A justificativa também aponta para uma desigualdade: enquanto presos cumprem suas penas regularmente e seguem as determinações judiciais, o foragido pode ver sua punibilidade extinta antes da captura por conta desse cálculo desfavorável ao Estado.
Pareceres favoráveis pela Câmara dos Deputados
O parecer positivo sobre o projeto foi apresentado pelo deputado Alberto Fraga (PL – DF). O relator fez questão de destacar que a proposta elimina totalmente qualquer possibilidade legal de prescrição acontecer durante aquele período em que condenado estiver fora das custódias.

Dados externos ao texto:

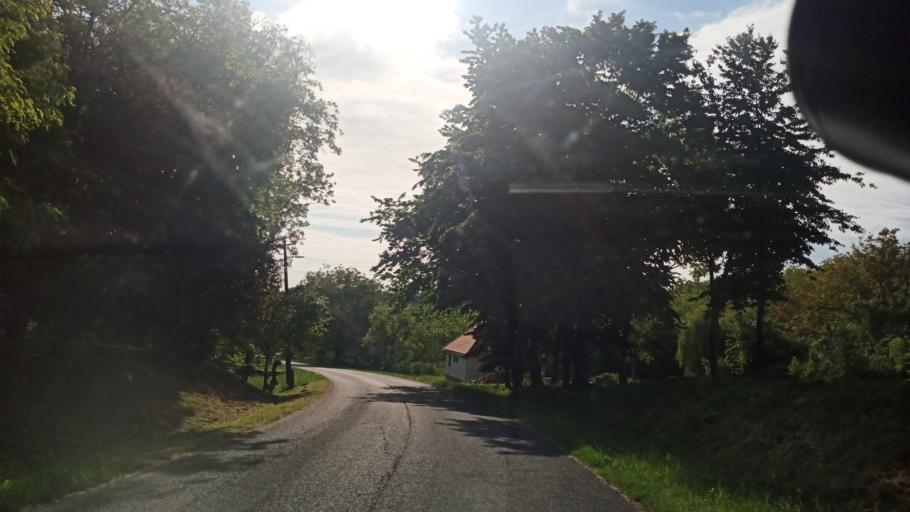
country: HU
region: Zala
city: Pacsa
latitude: 46.7030
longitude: 17.0563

Segundo ele, trata – se apenas de corrigir um erro ou distorção na legislação já existente no país. Fraga reforçou ainda que essa suspensão do prazo será válida até ocorrer tanto a prisão quanto a reapresentação voluntária para finalizar os dias restantes da pena imposta judicialmente.
Próximos passos e impacto
Após ser aprovada pela Câmara dos Deputados nesta quarta – feira (data não especificada), o projeto seguirá imediatamente seu trâmite legislativo rumo ao Senado Federal em Brasília. Se for recebido com aprovação pelos senadores, ele terá então de passar por sanção presidencial antes mesmo de entrar oficialmente na vigência legal no Brasil.
O debate sobre segurança pública ganhou destaque crescente nas discussões políticas recentes; inclusive um levantamento apontou que a violência é citada como principal preocupação pelo público brasileiro.